Note: To exit from sqlite3 shell use .quit or .q .
Use 'csvjson' to convert million-header.csv back to json, and then pass it through "jq '.'" for pretty-printing.
Tool 4. scrape - HTML extraction
- Replace webpage command with this one:
$ curl -s 'https://en.wikipedia.org/wiki/List_of_countries_and_territories_by_border/area_ratio' | scrape -b -e 'table.wikitable > tr:not(:first-child)' | more
- Notice changes: (1) "http://" replaced by "https://". (2) "head" replaced by "more" ("head" yields a output error).
Tool 5. xml2json
- Replace "http://" with "https://" in webpage command.
Tool 6. sample
Works just as advertised. No surprises. The delay is noticeable.

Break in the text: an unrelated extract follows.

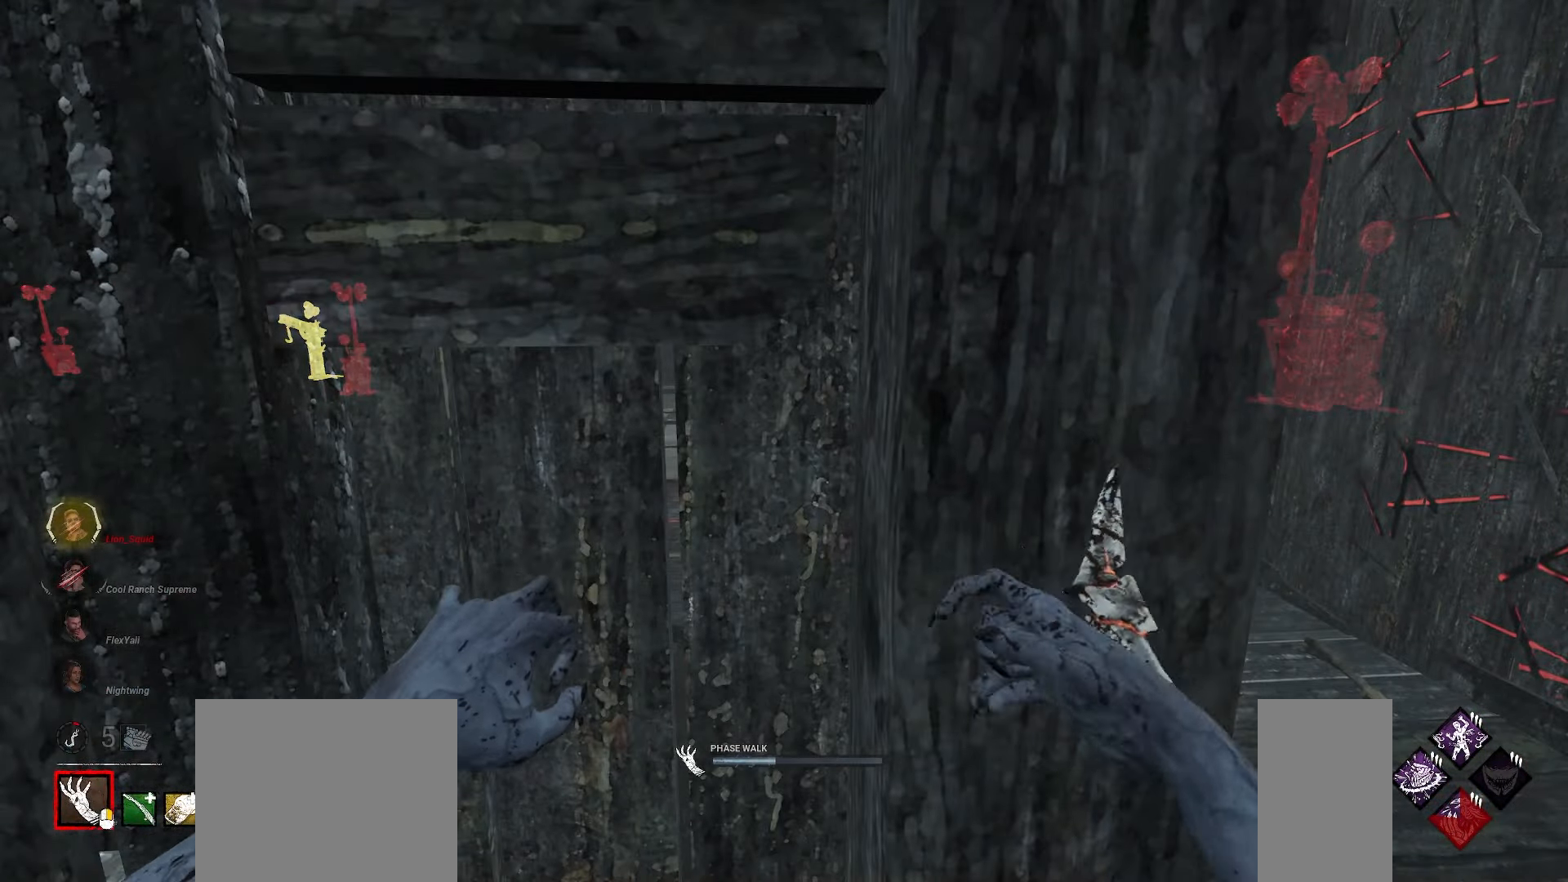
{"keys": [], "mouse": ["right"], "events": [[333, "w", "up"]]}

Tool 7. Rio - adding R tools to the pipeline
Replace the first curl command with this one:
$ curl -s 'https://raw.githubusercontent.com/pydata/pandas/master/pandas/tests/data/iris.csv' > iris.csv
[Note: the URL for raw github content has changed.]
The first Rio command works but now yields a different output.
The second Rio command output is similar to what is shown.
The third Rio command works, however the current container does not provide
a way to view the resultant ".png" file.